Last week I wrote about vitamin D and how it can help prevent colds and the flu. But vitamin D does even more than that! Research is showing it may have many other benefits as well, including:
- reducing the risk for cardiovascular disease
- reducing high blood pressure
- reducing depression
- reducing the risk of certain cancers, specifically breast, prostate and colon cancer
- reducing inflammation (helping with rheumatoid arthritis)
- reducing the risk for osteoporosis
- reducing the risk for type 2 diabetes
- treating psoriasis and other skin conditions
As mentioned in my previous post, many of us don’t get enough vitamin D, but a deficiency is even more common if you are
- obese, defined as BMI over 30 (Get your BMI number)
- over age 50
- live in a northern climate
- have dark skin
- have celiac disease or Chrohn’s disease
How much do you need?
The recommended daily allowance is 600 IUs for adults under age 70 and 800 IUs after age 70. But many researchers recommend more than that. The Institute of Medicine says not to exceed 4000 IU/day because too much vitamin D (from supplements, not sunshine) can cause harm in some people. The upper tolerable limit is set at 4,000 IU/day but the National Institutes of Health fact sheet says that “symptoms of toxicity are unlikely at daily intakes below 10,000 IU/day.” Talk to your doctor to discuss what amount of vitamin D is best for you.
Vitamin D Supplements, Medications and Health Conditions
It’s important to note that some medications can reduce or impair vitamin D absorption and/or metabolism.

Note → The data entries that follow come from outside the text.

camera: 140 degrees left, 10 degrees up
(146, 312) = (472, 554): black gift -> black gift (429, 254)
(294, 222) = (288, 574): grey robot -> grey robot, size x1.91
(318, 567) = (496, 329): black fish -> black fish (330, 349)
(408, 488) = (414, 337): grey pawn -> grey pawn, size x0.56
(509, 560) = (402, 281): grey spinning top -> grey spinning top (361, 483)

These include corticosteroids, weight loss drugs that affect fat metabolism, and certain cholesterol lowering drugs. For the list of affected drugs, scroll down to “Interactions with Medications” on this site. Vitamin D supplements can also interfere with certain medications, such as drugs to treat high blood pressure. Some of the medications are found under the “interactions” tab on this list or at this site. Lastly, if you have these health conditions, (listed under the “side effects” tab) you may not want to take vitamin D supplements at all. Again, always talk to your doctor.
Testing Your Vitamin D Levels
If you’re not sure if you’re deficient in vitamin D, you could ask to be tested for it. But keep in mind that blood tests that check for vitamin D levels can be misleading, as this article states.
There’s a lot of information out there on vitamin D. I hope this helped you sort out the basics about this important vitamin.